This isn"t meant to be a solution or anything, just a story of one crazy barred rock hen that I think is amusing. I have now 14 hens and one rooster, four of the hens are barred rock. I call one Stubby, because she has one short toe and has had since she came from the farm store. My coup has three nice nesting boxes and all the other 13 use them always, but not Stubby. Late last Summer a month or so after she started laying, she figured out how to get out of the back yard. There is a six foot fence around 2 acres, and they almost never leave it, and once in a great while when one does, I usually find it lonely, by the gate, wanting let back in. Except for Stubby, she got to where she got out every day, not for long though. There is a large red wood deck out my back door, the railings of which are a little taller than the fence, about 7' from the ground. The stairs down from the end of the deck don't lead into the back yard, but are by the side yard and a sidewalk around to the front. They go down near the gate to the back. You oversee the back yard from the deck, or toss treats off it, but with the rails, the chickens don"t come up there. Except for stubby. Right out from the dining room table window is an all weather counter top and right in front of that window is a big brass planter that had a big geranium in it. One morning I"m eating breakfast at the table inside, and Stubby shows up on that counter on the deck watching me eat through the window. Then she jumped on the planter and nestled in under the geranium and left me an egg. Then from the end of the counter, she jumped to the deck rail, paced it a bit, and flew down to the flock. From then on I got an egg nearly every day in that flower pot for a long time. Finally, one day, I discovered how she got out. I saw her the first time. There was an old mountain bike behind the garage. She'd get on the seat, then the handle bars, then the pipe at the top of the chain link fence. She'd fly down, and march straight around the other side of the yard, across the front yard, up the stairs, up on the counter, into the flower pot, and back in with the flock, all in a short time, without messing around on the way. I moved the bike, but she found another way. The other 13 still use the nesting boxes in their coup.
Then one day she quit the flower pot. Don't know why, she's just goofy I guess. It was like in November or so when she quit and was getting colder, I don"t know if that had something to do with it, maybe. It was about then that I started letting my dog sleep inside. It's the season when he transforms from a Coon Hound to a couch hound. I never know of the 14 hens for sure to expect 10 eggs, 12, or 14. They all lay good, nearly an egg a day, but seldom exactly an egg a day. I don"t know why, but one cold Winter day, I happened to look in the dog house, and saw eggs -- all Barred Rock (the lightest brown I get), all had been frozen and split open, what a mess! All Stubby's, there were 44 eggs in there.
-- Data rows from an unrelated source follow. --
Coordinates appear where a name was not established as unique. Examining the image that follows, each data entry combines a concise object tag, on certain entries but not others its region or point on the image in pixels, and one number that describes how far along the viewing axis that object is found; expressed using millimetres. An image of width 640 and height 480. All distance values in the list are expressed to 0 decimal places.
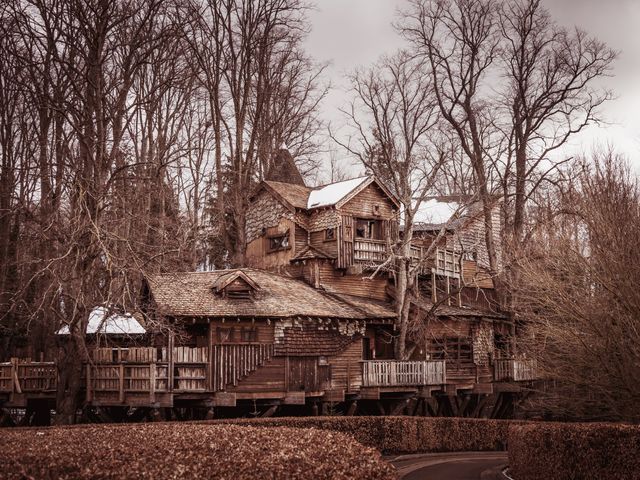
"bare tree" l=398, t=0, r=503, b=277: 44469
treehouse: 30469
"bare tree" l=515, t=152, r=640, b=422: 21109
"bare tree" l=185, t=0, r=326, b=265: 43250
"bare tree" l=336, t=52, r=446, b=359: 37406
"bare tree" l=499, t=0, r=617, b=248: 43469
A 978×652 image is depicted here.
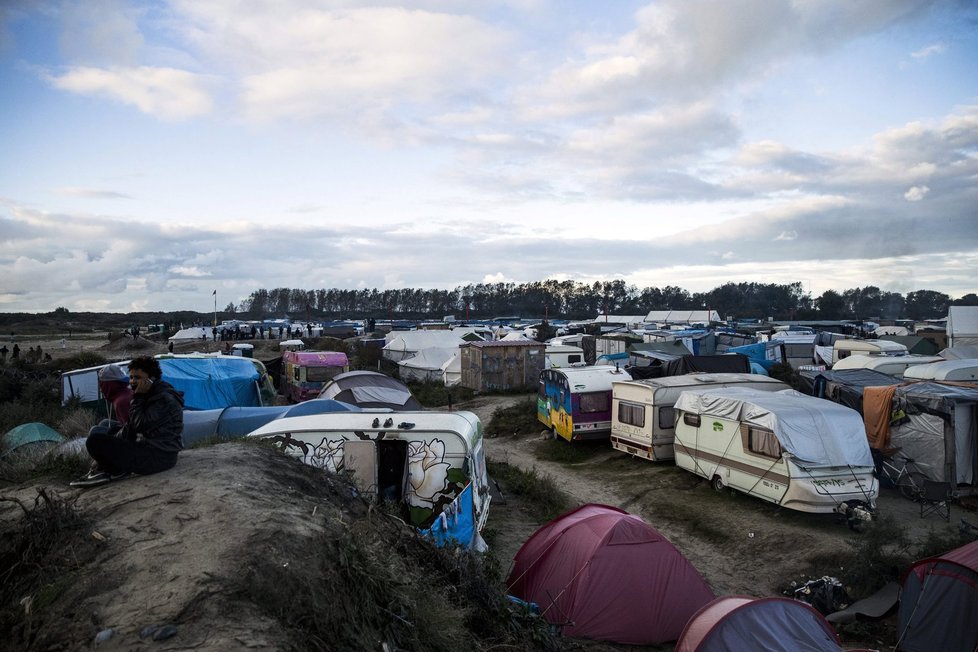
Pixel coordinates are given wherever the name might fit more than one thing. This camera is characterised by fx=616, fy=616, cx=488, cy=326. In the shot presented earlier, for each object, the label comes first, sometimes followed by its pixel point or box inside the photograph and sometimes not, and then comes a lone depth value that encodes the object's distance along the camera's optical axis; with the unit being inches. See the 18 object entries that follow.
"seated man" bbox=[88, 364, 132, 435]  278.1
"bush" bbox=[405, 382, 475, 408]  1097.1
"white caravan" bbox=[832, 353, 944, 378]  749.9
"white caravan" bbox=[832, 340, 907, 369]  1074.7
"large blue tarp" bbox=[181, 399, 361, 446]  517.7
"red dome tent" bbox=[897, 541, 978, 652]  279.0
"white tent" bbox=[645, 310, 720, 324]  3115.2
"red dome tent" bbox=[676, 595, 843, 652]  250.2
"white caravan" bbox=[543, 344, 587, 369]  1221.1
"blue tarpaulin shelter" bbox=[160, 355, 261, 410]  753.0
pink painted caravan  946.1
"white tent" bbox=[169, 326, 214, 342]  2048.5
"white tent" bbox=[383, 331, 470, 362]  1469.0
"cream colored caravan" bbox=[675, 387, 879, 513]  428.8
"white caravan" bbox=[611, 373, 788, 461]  607.5
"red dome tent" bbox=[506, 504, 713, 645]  308.2
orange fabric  538.0
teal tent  519.5
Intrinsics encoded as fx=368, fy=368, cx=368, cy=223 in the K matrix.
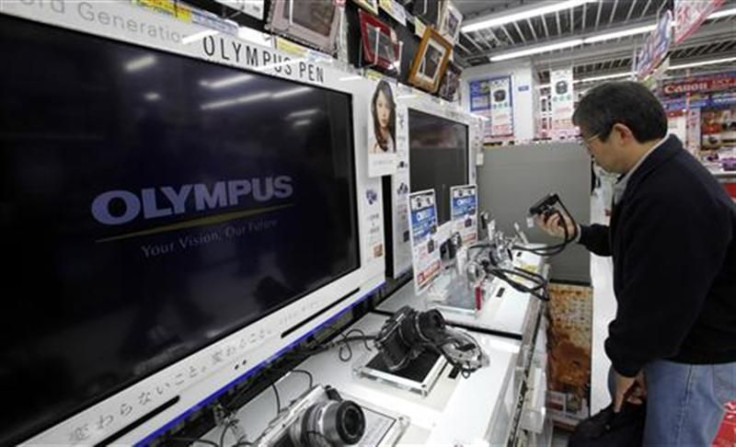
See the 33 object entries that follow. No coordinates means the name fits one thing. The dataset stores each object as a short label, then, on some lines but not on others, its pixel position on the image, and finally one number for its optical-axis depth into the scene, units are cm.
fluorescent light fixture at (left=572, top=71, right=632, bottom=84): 997
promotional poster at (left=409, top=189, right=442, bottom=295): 144
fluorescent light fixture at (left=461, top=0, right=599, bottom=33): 412
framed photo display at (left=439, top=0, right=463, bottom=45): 228
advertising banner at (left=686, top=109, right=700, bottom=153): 1039
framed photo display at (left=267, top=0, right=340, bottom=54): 103
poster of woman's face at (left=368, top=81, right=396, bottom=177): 134
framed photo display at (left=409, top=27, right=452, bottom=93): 203
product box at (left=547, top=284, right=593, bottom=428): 237
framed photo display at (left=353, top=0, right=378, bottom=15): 153
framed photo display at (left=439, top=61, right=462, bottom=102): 248
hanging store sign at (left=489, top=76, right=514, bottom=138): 639
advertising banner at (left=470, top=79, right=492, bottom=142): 670
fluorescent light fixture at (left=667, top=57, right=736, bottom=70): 878
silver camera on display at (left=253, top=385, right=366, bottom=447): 75
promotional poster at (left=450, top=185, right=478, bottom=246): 195
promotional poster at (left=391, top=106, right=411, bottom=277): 161
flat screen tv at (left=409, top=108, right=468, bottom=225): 181
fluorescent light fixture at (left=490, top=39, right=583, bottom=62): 570
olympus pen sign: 54
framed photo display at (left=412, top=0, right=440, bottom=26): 205
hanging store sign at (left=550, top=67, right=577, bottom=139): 669
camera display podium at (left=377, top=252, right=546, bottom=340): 143
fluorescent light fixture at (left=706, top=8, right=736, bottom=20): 508
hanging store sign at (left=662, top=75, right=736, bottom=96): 913
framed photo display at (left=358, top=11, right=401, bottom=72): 152
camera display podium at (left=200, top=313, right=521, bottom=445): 90
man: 109
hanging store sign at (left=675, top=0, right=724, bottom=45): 243
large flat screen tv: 53
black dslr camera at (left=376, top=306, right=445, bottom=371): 112
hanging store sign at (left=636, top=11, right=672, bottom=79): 387
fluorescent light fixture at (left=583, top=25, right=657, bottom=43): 523
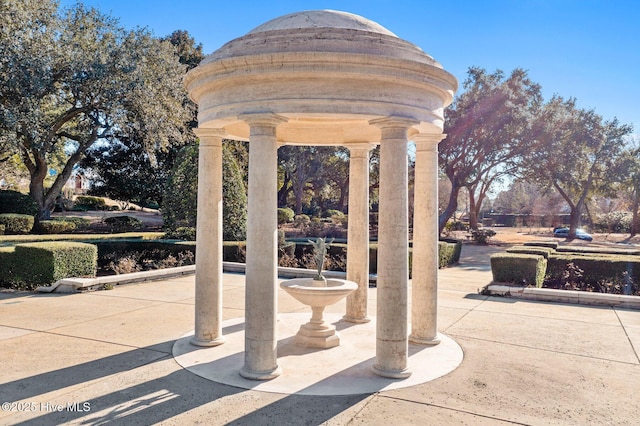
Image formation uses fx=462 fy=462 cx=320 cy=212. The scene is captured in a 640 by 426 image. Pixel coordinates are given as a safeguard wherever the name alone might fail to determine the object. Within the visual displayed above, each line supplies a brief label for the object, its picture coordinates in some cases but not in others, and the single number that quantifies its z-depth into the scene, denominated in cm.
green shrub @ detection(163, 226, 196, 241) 2245
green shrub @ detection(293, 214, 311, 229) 3938
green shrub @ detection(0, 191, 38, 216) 3080
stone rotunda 685
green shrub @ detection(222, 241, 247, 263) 2031
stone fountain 862
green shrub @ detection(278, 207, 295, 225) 4117
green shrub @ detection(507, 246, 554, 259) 1717
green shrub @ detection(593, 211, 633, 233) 5190
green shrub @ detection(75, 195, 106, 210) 5266
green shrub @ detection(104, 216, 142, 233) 3393
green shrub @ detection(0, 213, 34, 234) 2720
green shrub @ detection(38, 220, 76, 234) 2889
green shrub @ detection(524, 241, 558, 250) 2264
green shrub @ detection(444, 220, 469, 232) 4678
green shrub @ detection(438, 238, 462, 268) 2218
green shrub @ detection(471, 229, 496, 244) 3741
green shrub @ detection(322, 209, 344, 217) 5228
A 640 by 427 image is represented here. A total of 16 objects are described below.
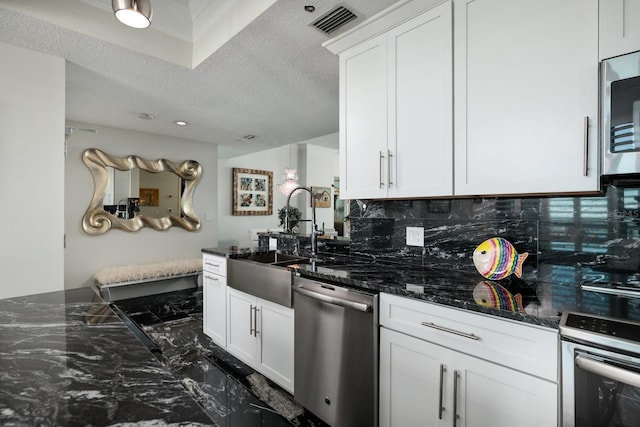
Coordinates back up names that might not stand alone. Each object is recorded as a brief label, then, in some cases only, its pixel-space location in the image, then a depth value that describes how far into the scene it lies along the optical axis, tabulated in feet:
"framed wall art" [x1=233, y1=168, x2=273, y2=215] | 22.66
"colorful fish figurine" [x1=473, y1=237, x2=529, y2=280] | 5.08
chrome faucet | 8.64
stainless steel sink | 6.72
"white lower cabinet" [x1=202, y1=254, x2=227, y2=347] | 8.88
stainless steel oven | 2.89
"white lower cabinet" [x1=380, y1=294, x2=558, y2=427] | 3.59
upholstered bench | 13.00
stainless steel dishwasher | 5.08
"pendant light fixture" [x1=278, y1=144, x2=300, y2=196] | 16.61
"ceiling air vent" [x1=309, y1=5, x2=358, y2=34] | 5.87
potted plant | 11.44
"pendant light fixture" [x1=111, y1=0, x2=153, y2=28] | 4.04
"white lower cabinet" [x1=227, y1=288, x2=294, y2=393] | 6.85
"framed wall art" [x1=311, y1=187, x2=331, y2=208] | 25.22
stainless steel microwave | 3.79
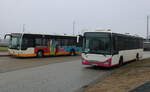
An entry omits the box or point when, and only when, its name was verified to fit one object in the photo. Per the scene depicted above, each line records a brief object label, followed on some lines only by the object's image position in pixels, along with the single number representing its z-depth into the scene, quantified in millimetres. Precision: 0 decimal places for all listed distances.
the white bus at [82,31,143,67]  8665
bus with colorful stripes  13205
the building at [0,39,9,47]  30287
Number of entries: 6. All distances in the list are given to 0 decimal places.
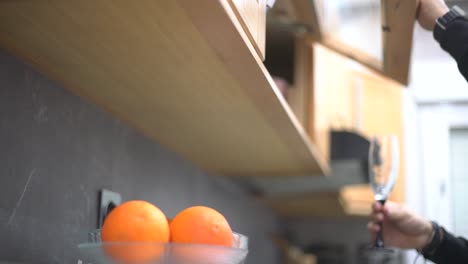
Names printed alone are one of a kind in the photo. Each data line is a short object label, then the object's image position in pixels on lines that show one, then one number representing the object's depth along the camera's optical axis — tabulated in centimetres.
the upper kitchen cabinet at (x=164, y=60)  68
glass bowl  65
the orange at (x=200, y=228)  69
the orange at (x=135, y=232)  65
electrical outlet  105
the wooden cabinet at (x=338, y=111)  170
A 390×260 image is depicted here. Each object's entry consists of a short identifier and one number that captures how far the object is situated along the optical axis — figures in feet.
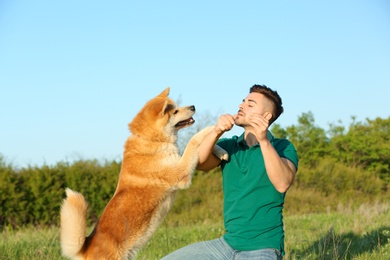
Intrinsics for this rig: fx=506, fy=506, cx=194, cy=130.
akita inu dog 12.56
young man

At least it was one of those plastic dog houses that clean easy, but for the dog bed, but Scrappy was due for a new bed anyway. I put a plywood over the door and then the snow got deep, and Stubby started using the nesting boxes like a normal chicken.
Within the last 3 or 4 weeks, it's been warming up nicely, few flurries, but sun the next day. There's a new bed in the dog house, the plywood is off, and a dog is in there 4 or 5 nights a week, soon to be 7. But a few days ago, while eating breakfast, Stubby's back in the brass flower pot, and has been every day since -- no geranium yet -- I think I'll just put some straw in it this year, and go with the flow.